__Requirement A__
In the rows below, copy out the lines from the one containing "Em nosso site, pode-se" through the one containing "participar.", inclusive, reproducing each line character for character.

__Excerpt to read__

----------------------------------------

Use of the SEEA methodology can lead to inappropriate results. Suppose that the environment is initially clean and that the market and nonmarket damages from emitting a few grams of dust are very small. The cost of maintaining the clear environment by reducing those last few grams of dust might be enormous. Thus, the use of restoration costs as a measure of pollution control benefits (or damages) can lead to a significant overestimate of benefits. Paradoxically, if restoration costs are used to measure damage, the clean economy may be shown to be more environmentally damaged than the dirty society.13 With respect to the degradation estimates, the authors of the SEEA recognize the theoretical difficulties involved in using cost-caused or replacement-cost data. While leaving the door open for the use of valuation estimates based on damages or costs borne, the authors are skeptical of the practical use of valuation techniques and of similar imputation methods.
A second notable feature of the SEEA framework is its adherence to conventional SNA sectoring or production boundaries. The close adherence to SNA concepts is an important advantage since it helps ensure consistency with the core accounts. Also, since the SNA framework has been widely adopted, the close adherence of the SEEA to the SNA will help ensure international comparability. This consistency comes at a price, however. The most important shortcoming arises because of the omission of nonmarket services and investments. There is no place in the SEEA system (at least with versions I through IV) for the amenities provided by the environment in the form of recreation, health impacts, erosion control, or disposal services. The SEEA in effect equates the term "nonmarket" with "noneconomic."
As a result of the omission of environmental services, the economic link between the economic value of an environmental asset and the services it provides is broken. Thus, while a forest can have economic value
in the SEEA framework, this value comes only from the commercial products of the forest, such as timber, and not from other forest services, such as watershed protection, recreational services, and carbon sequestration. By neglecting nonmarket assets and services, the SEEA also limits the coverage of household production. Some household production—such as the production of nonmarketed firewood—has both substantial economic value to households and serious environmental consequences due to the pollution from the smoke.

----------------------------------------

__Records for this task__
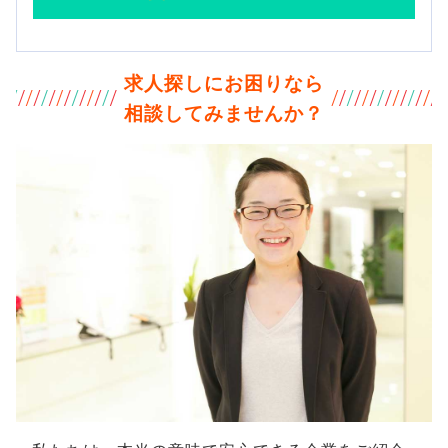
求人探しにお困りなら
相談してみませんか？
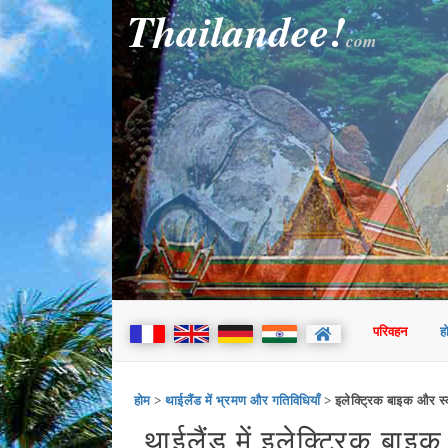
Thailandee!
com
परिवहन
ह
होम
>
थाईलैंड में भ्रमण और गतिविधियाँ
> इलेक्ट्रिक बाइक और स्
थाईलैंड में इलेक्ट्रिक बाइ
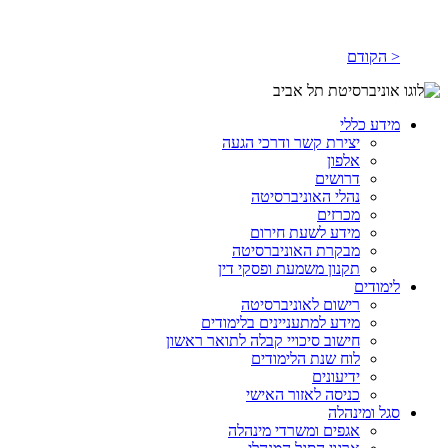
< הקודם
מידע כללי
יצירת קשר ודרכי הגעה
אלפון
דרושים
נהלי האוניברסיטה
מכרזים
מידע לשעת חירום
מבקרת האוניברסיטה
תקנון משמעת ופסקי דין
לימודים
רישום לאוניברסיטה
מידע למתעניינים בלימודים
חישוב סיכויי קבלה לתואר ראשון
לוח שנת הלימודים
ידיעונים
כניסה לאזור האישי
סגל ומינהלה
אגפים ומשרדי מינהלה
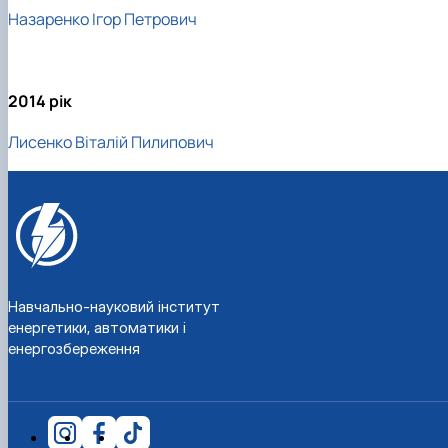
Назаренко Ігор Петрович
2014 рік
Лисенко Віталій Пилипович
Навчально-науковий інститут
енергетики, автоматики і
енергозбереження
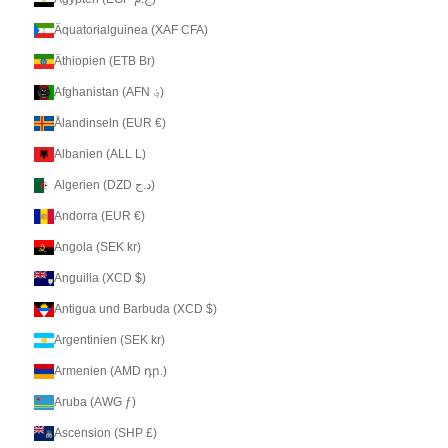
Äquatorialguinea (XAF CFA)
Äthiopien (ETB Br)
Afghanistan (AFN ؋)
Ålandinseln (EUR €)
Albanien (ALL L)
Algerien (DZD د.ج)
Andorra (EUR €)
Angola (SEK kr)
Anguilla (XCD $)
Antigua und Barbuda (XCD $)
Argentinien (SEK kr)
Armenien (AMD դր.)
Aruba (AWG ƒ)
Ascension (SHP £)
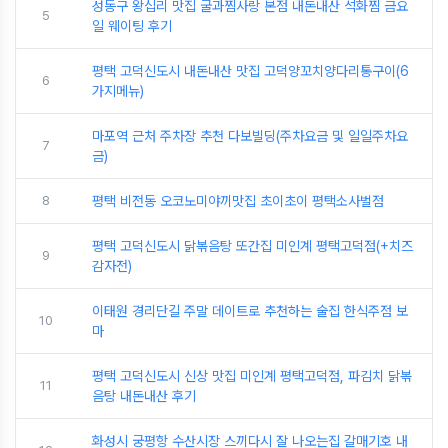
성동구 왕십리 맛집 굴과찜사랑 본점 내돈내산 석화찜 금요
5
일 웨이팅 후기
평택 고덕신도시 내돈내산 맛집 고덕양꼬치양다리통구이(6
6
가지메뉴)
마포역 근처 주차장 추천 다보빌딩(주차요금 및 일일주차요
7
금)
8
평택 비전동 오코노미야끼맛집 초이초이 평택소사벌점
평택 고덕신도시 닭볶음탕 또간집 미인계 평택고덕점(+치즈
9
감자전)
이태원 경리단길 주말 데이트로 추천하는 술집 한식주점 보
10
마
평택 고덕신도시 신상 맛집 미인계 평택고덕점, 파김치 닭볶
11
음탕 내돈내산 후기
화성시 궁평항 수산시장 스끼다시 잘 나오는집 갈매기호 내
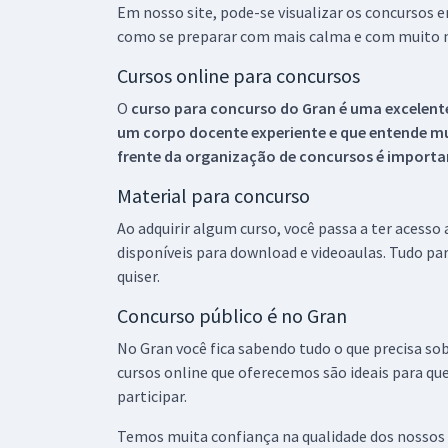
Em nosso site, pode-se visualizar os concursos
como se preparar com mais calma e com muito m
Cursos online para concursos
O
curso para concurso do Gran é uma excelente
um corpo docente experiente e que entende m
frente da organização de concursos é importan
Material para concurso
Ao adquirir algum curso, você passa a ter acesso
disponíveis para download e videoaulas. Tudo par
quiser.
Concurso público é no Gran
No Gran você fica sabendo tudo o que precisa sob
cursos online que oferecemos são ideais para qu
participar.
Temos muita confiança na qualidade dos nossos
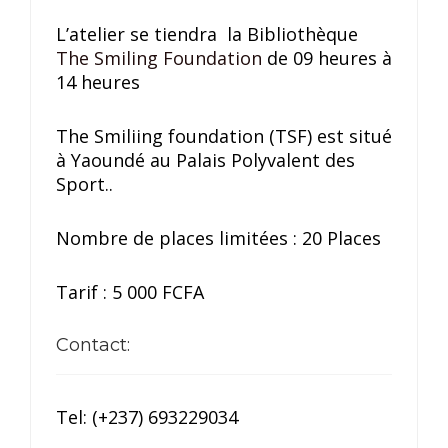
L’atelier se tiendra la Bibliothèque
The Smiling Foundation
de 09 heures à
14 heures
The Smiliing foundation (TSF) est situé
à Yaoundé au Palais Polyvalent des
Sport..
Nombre de places limitées : 20 Places
Tarif : 5 000 FCFA
Contact:
Tel: (+237) 693229034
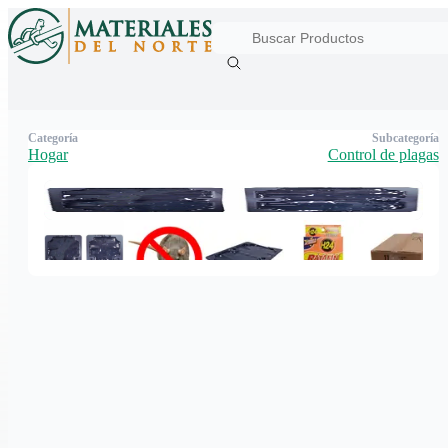
Categoría
Subcategoría
Hogar
Control de plagas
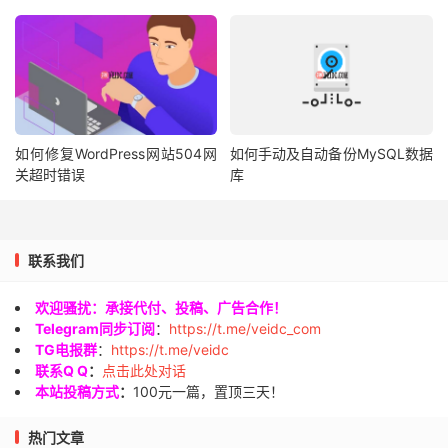
如何修复WordPress网站504网
如何手动及自动备份MySQL数据
关超时错误
库
联系我们
欢迎骚扰：承接代付、投稿、广告合作！
Telegram同步订阅
：
https://t.me/veidc_com
TG电报群
：
https://t.me/veidc
联系Q Q
：
点击此处对话
本站投稿方式
：
100元一篇，置顶三天！
热门文章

----------------------------------------

__Requirement B__
According to the passage on the SEEA framework, what is the most important shortcoming of its close adherence to SNA concepts?

__Solution A__
Em nosso site, pode-se visualizar os concursos
como se preparar com mais calma e com muito m
Cursos online para concursos
O
curso para concurso do Gran é uma excelente
um corpo docente experiente e que entende m
frente da organização de concursos é importan
Material para concurso
Ao adquirir algum curso, você passa a ter acesso
disponíveis para download e videoaulas. Tudo par
quiser.
Concurso público é no Gran
No Gran você fica sabendo tudo o que precisa sob
cursos online que oferecemos são ideais para qu
participar.

__Solution B__
The omission of nonmarket services and investments.